Stabs passersby during a town festival in Solingen, 3 dead. Hunt for the attacker

AGAttack in Germany. Three people died and four were seriously injured in a knife attack last night during a town festival in Solingen, in western Germany. The man, armed with a knife, began to attack the crowd and then ran away after being injured by the police. The announcement, in a festive atmosphere for the celebration of the ‘Festival of Diversity’ for the 650th anniversary of the city in North Rhine-Westphalia, was made by the organizers, on stage, in front of an astonished audience and unaware of what had happened. At the moment it is ongoing a “major operation” to try to find the alleged culprit a Dusseldorf police spokesman told AFP. “The attacker stabbed people at random with a knife,” Alexander Kresta, a spokesman for Wuppertal police, told the Bild tabloid. The suspect is probably an Arab man, and the police are not ruling out a terrorist motive.

A young man arrested, could be the attacker

In the morning, news spread that a young man had been arrested as a suspect in the massacre. The German newspaper Build reports that the young man arrested by the Special Task Force (STF) is not the knife attacker responsible for the deadly attack in Solingen. According to information gathered by Build, the person arrested at his parents’ home and questioned for several hours is a younger man whose appearance does not match the description of the perpetrator given by witnesses on the spot. According to the identikit released, the stabber is a man of about 1.70 meters, with a not too thick beard, dressed in black and wearing a hat.
The authorities responsible have not yet made an official statement on the ongoing manhunt. The police and the attorney general have announced that they will comment on the attack this afternoon at the Wuppertal police headquarters. At 3 p.m., investigators will hold a press conference together with the mayor of Solingen “to provide information on the police operation and the current status,” according to an official statement issued by the authorities.

After the attack, the scene was “largely cordoned off” and the festival, which was supposed to last until Sunday, was interrupted. About 75,000 people were expected to attend the event. “Tonight we are all in a state of shock, horror and great sadness in Solingen. We all wanted to celebrate the anniversary of our city together and now we have dead and injured to mourn,” Mayor Tim-Oliver Kurzbach wrote on the city’s website. Solingen, a city of more than 150,000 inhabitants, is located not far from Dusseldorf and north of Cologne. “It breaks my heart that an attack has taken place in our city. I have tears in my eyes thinking about those we have lost. I pray for all those who are still fighting for their lives,” Kurzbach added.

 

 

According to the reconstruction made by the local newspaper Solinger Tageblatt, shortly after 10 p.m., a member of the organization went on stage to interrupt the demonstration that began in the evening with a light show accompanied by concerts in a town square.
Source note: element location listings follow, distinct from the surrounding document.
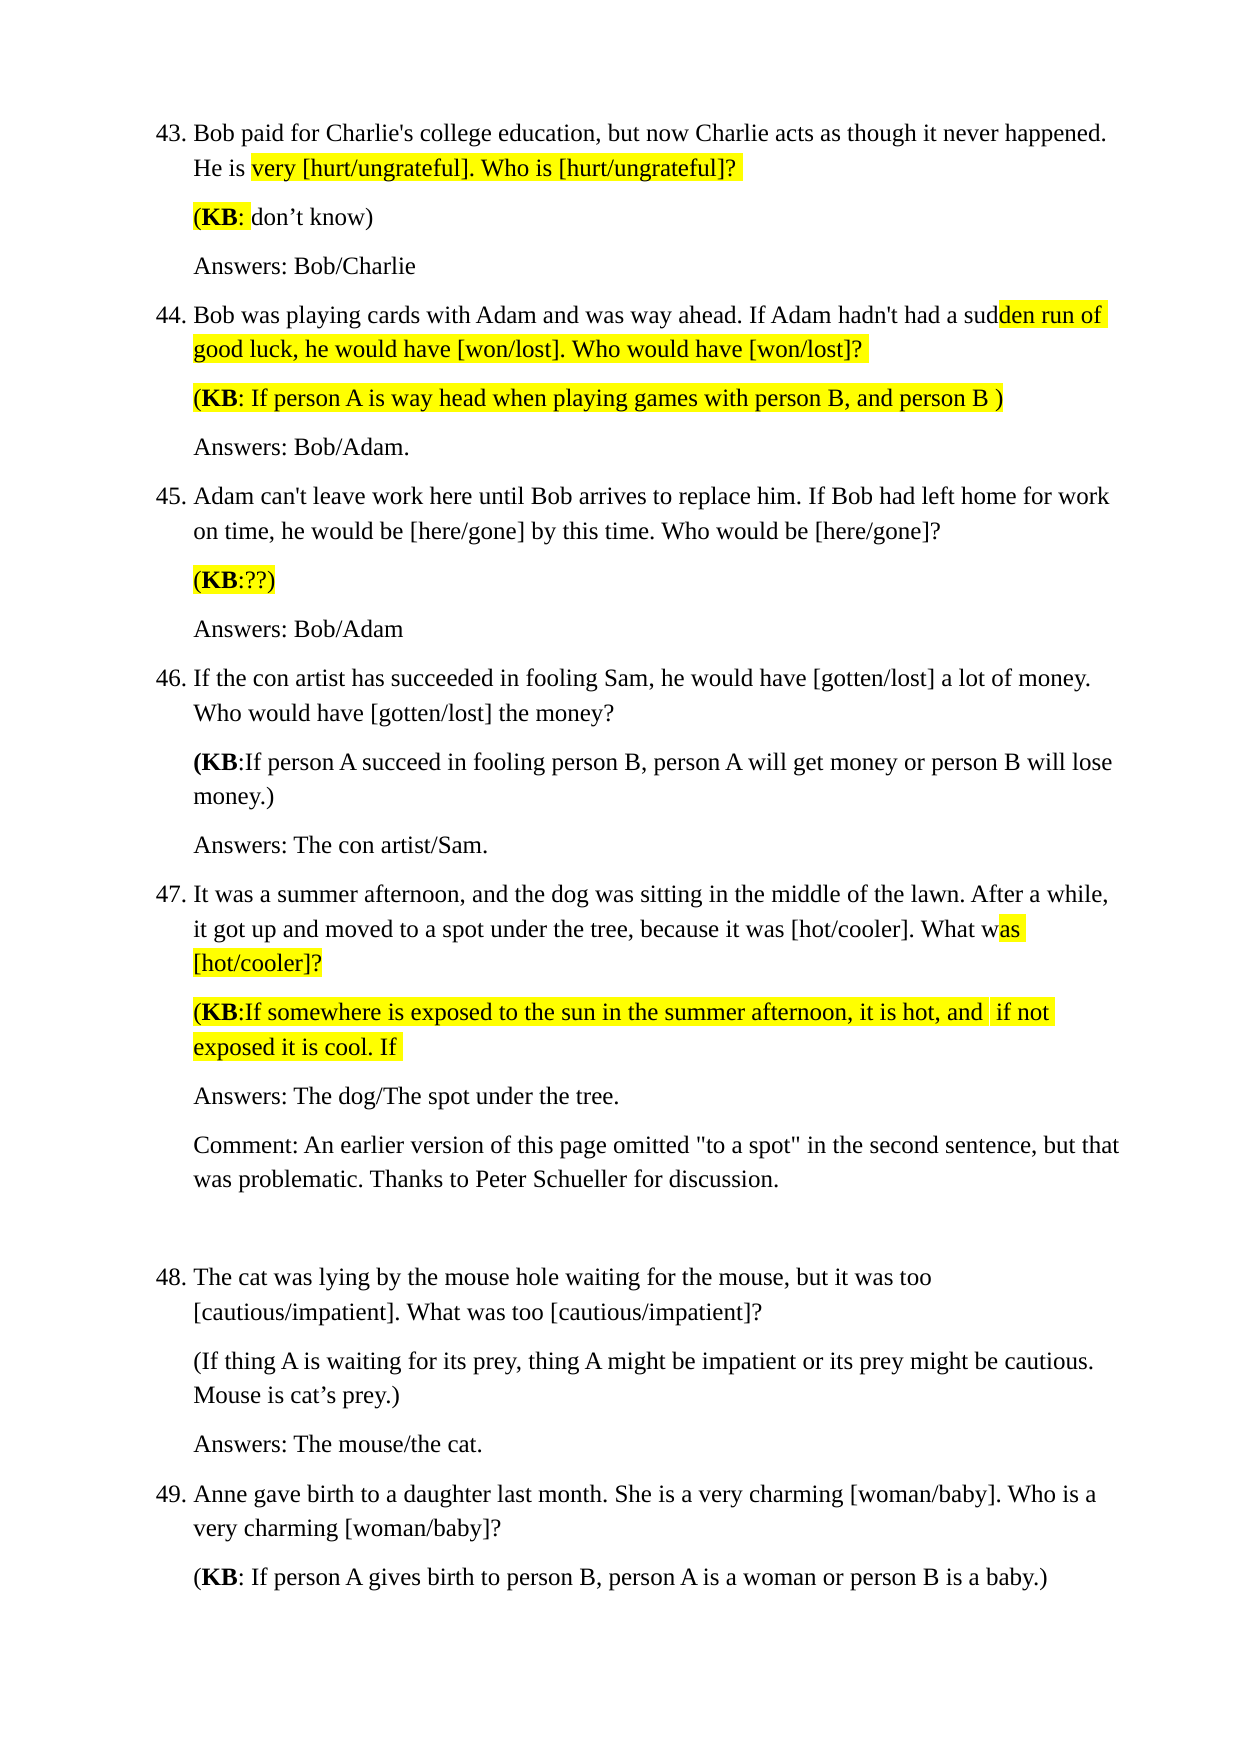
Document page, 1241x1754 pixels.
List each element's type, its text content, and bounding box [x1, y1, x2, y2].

list Answers: Bob/Adam. [156, 432, 1122, 461]
list Answers: Bob/Adam [156, 614, 1122, 643]
list Answers: The con artist/Sam. [156, 830, 1122, 859]
list (KB:??) [156, 565, 1122, 594]
list Bob paid for Charlie's college education, but now Charlie acts as though it never happened. He is very [hurt/ungrateful]. Who is [hurt/ungrateful]? [156, 118, 1122, 181]
list (KB: If person A is way head when playing games with person B, and person B ) [156, 383, 1122, 412]
list (KB:If somewhere is exposed to the sun in the summer afternoon, it is hot, and if not exposed it is cool. If [156, 997, 1122, 1061]
list If the con artist has succeeded in fooling Sam, he would have [gotten/lost] a lot of money. Who would have [gotten/lost] the money? [156, 663, 1122, 726]
list Answers: The dog/The spot under the tree. [156, 1081, 1122, 1109]
list Bob was playing cards with Adam and was way ahead. If Adam hadn't had a sudden run of good luck, he would have [won/lost]. Who would have [won/lost]? [156, 300, 1122, 363]
list Answers: The mouse/the cat. [156, 1429, 1122, 1458]
list Anne gave birth to a daughter last month. She is a very charming [woman/baby]. Who is a very charming [woman/baby]? [156, 1479, 1122, 1542]
list The cat was lying by the mouse hole waiting for the mouse, but it was too [cautious/impatient]. What was too [cautious/impatient]? [156, 1262, 1122, 1326]
list Answers: Bob/Charlie [156, 251, 1122, 279]
list It was a summer afternoon, and the dog was sitting in the middle of the lawn. After a while, it got up and moved to a spot under the tree, because it was [hot/cooler]. What was [hot/cooler]? [156, 879, 1122, 977]
list (KB: don’t know) [156, 202, 1122, 230]
list (If thing A is waiting for its prey, thing A might be impatient or its prey might be cautious. Mouse is cat’s prey.) [156, 1346, 1122, 1409]
list (KB: If person A gives birth to person B, person A is a woman or person B is a baby.) [156, 1562, 1122, 1591]
list (KB:If person A succeed in fooling person B, person A will get money or person B will lose money.) [156, 747, 1122, 810]
list Adam can't leave work here until Bob arrives to replace him. If Bob had left home for work on time, he would be [here/gone] by this time. Who would be [here/gone]? [156, 481, 1122, 545]
list Comment: An earlier version of this page omitted "to a spot" in the second sentence, but that was problematic. Thanks to Peter Schueller for discussion. [156, 1130, 1122, 1193]
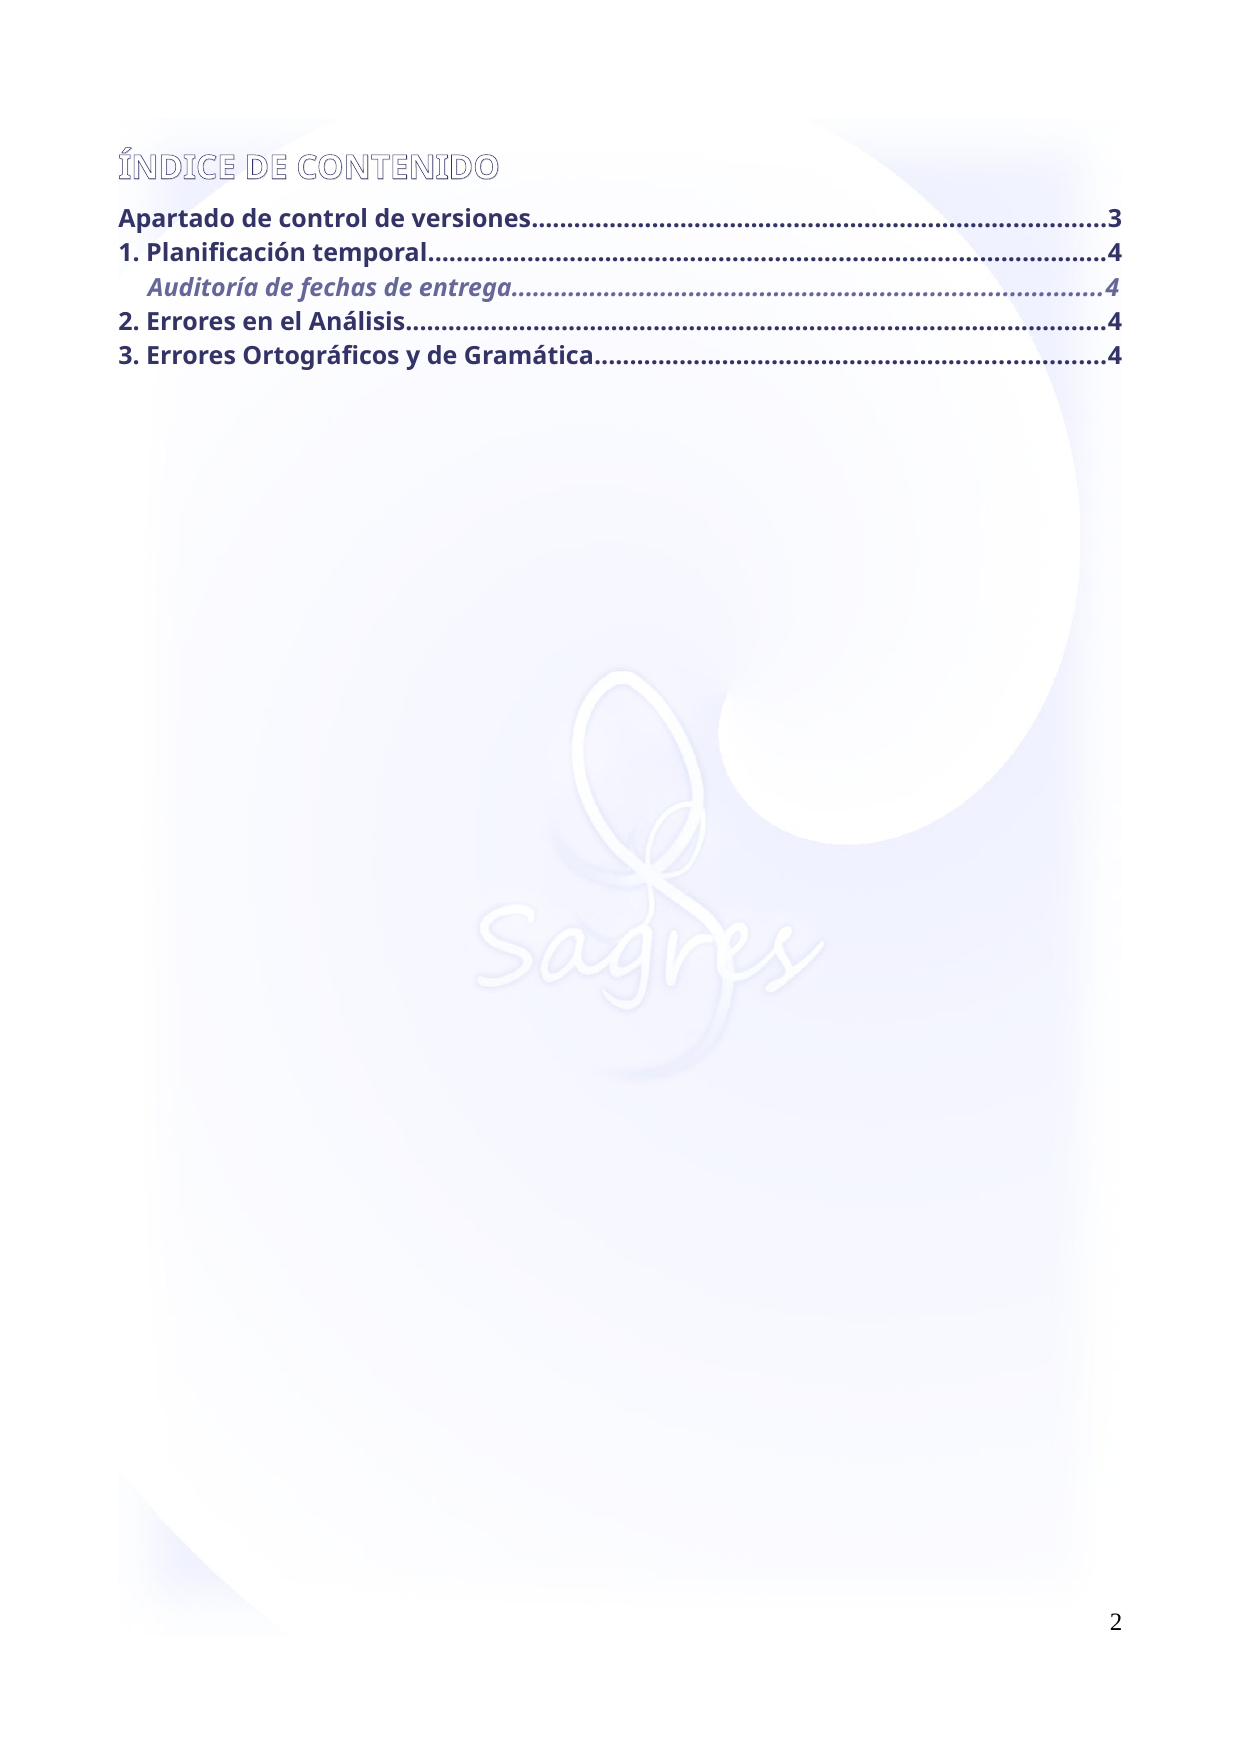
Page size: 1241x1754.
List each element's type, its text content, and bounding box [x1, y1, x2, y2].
The organizer said that the rescuers were trying to save the lives of several people. The thousands of visitors followed his call to leave the premises peacefully, the newspaper reported. “The atmosphere is spooky,” described the journalist who covered the event. “People left the square shocked, but calmly,” Philipp Muller, one of the organizers, told the newspaper. A witness also told the Solinger Tageblatt that he was just a few meters from the attack, not far from the concert stage, “and could tell from the singer’s facial expression that something was wrong.” “And then, a meter away from me, a person fell,” the man said, explaining that he initially thought it was a drunk person.

 

In recent years, German authorities have remained on high alert in the face of the dual terrorist threat of jihadism and right-wing extremism. The deadliest jihadist attack on German soil occurred in December 2016, when a truck-ram attack claimed by the Islamic State group killed 12 people at a Christmas market in central Berlin. At the end of May, a knife attack in Mannheim against an anti-Islamic demonstration was carried out by a 25-year-old Afghan who had arrived in Germany in 2014. The incident killed a police officer and injured five others.